Preface

My first recollection of reading about the extinct passenger pigeon was when I was in fourth grade at College Hill Elementary School in Skokie, Illinois. I checked out T. Gilbert Pearson’s Birds of America and became so mesmerized I studied it relentlessly until the two-week period elapsed, after which I renewed it three consecutive times. Eventually, Mrs. Kelly, the librarian, encouraged me to sample other works that might interest me, including the Newbery Medal winner Gay-Neck: The Story of a Pigeon, about an individual Columba livia that flew messages on behalf of Allied troops in World War I. Although the story of the passenger pigeon crossed my consciousness while absorbing Edward Howe Forbush’s account in Pearson, it became firmly lodged there in 1966 when I started birding as a twelve-year-old.

A year or two later my supportive parents responded to my request by giving me a hard-cover edition of A. W. Schorger’s authoritative The Passenger Pigeon: Its Natural History and Extinction. Schorger was one of the country’s premier historians of natural history. He spent forty years collecting thousands of sources related to passenger pigeons, starting his research at a period early enough when it was still possible to interview people who had known the living bird.

The pigeons not only affected the ecosystems of which they were undoubtedly a keystone species, but also the consciousness of the people who saw them. Accounts survive attesting to the presence of the pigeon hordes over every major city of Canada and the United States, from the Atlantic coast to the Missouri River. They were part of the cultural and economic development of these two nations. As passenger pigeon historian John French wrote, they were martyrs to our progress. So this really is a story of people as much as birds.

Indeed, the interaction between these two species is yet another element that makes the story of the passenger pigeon unlike any other. As late as 1860, one flight near Toronto likely exceeded one billion birds and maybe three billion. Forty years later the species was almost extinct, and by late afternoon on September 1, 1914, it was completely extinct when Martha, the last of her species, died in the Cincinnati Zoo. Human beings destroyed passenger pigeons almost every time they encountered them, and they used every imaginable device in the process. Unrelenting carnage reduced the population to the point where it began its inexorable spiral to obliteration.

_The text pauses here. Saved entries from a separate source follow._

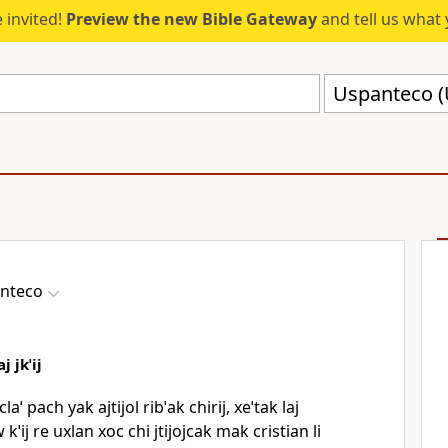
 invited!
Preview the new Bible Gateway
and tell us what 
Uspanteco (
nteco
j jkˈij
laˈ pach yak ajtijol ribˈak chirij, xeˈtak laj
ˈij re uxlan xoc chi jtijojcak mak cristian li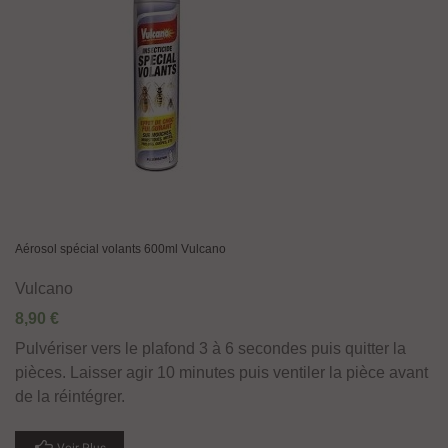
Aérosol spécial volants 600ml Vulcano
Vulcano
8,90 €
Pulvériser vers le plafond 3 à 6 secondes puis quitter la
pièces. Laisser agir 10 minutes puis ventiler la pièce avant
de la réintégrer.
Voir Plus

Whether a concerted effort could have reversed the decline and altered the outcome was a question asked far too late for any attempt to have even been tried.

I think that if an attempt had been mounted early enough to gather a sufficiently large and diverse group of breeding stock, they could almost certainly have survived, even if gone from the wild, because the bird bred readily in captivity. If a wild reproducing population had somehow survived a few more decades, it could have been protected by the strict conservation measures enacted in the 1930s—and based on scientific management, the species might still be with us, albeit in numbers much lower than billions. Modern Americans and Canadians coexist with cranes, waterfowl, and blackbirds that move across the landscape in flocks of many thousands or even millions, so why not passenger pigeons?

It is unusual when the exact date of an extinction is known with a strong degree of certainty. That the hundredth anniversary of Martha’s death was fast approaching provided an impetus in my wanting to mark this event. It led to the writing of this book and a broader hope that this centenary could be a vehicle for informing the public about the bird and the importance that its story has to current conservation issues. In my research, I learned that others had the same idea, particularly ornithologist and pigeon scholar David Blockstein. We talked and began reaching out to other people and institutions. Among the first organizations I contacted were the Ohio Historical Society (which has on display the stuffed Buttons, one of the last known wild passenger pigeons), the Cincinnati Zoo (where Martha lived most of her life and died), and the Chicago Academy of Science’s Peggy Notebaert Nature Museum. This eventually led to a series of conference calls involving an ever-expanding group of participants, and then Notebaert graciously hosted a meeting in February 2011 that drew about twenty organizations from across the eastern half of the country. Several others participated via conference calling. Project Passenger Pigeon emerged from that gathering, and as of September 2012, over 150 institutions were involved. Our goal is to use the centenary as a teaching moment to inform people about the passenger pigeon story and then to use that story as a portal into consideration of current issues related to extinction, sustainability, and the relationship between people and nature. It is hoped that this tragic extinction continues to engage people and to act as a cautionary tale so that it is not repeated.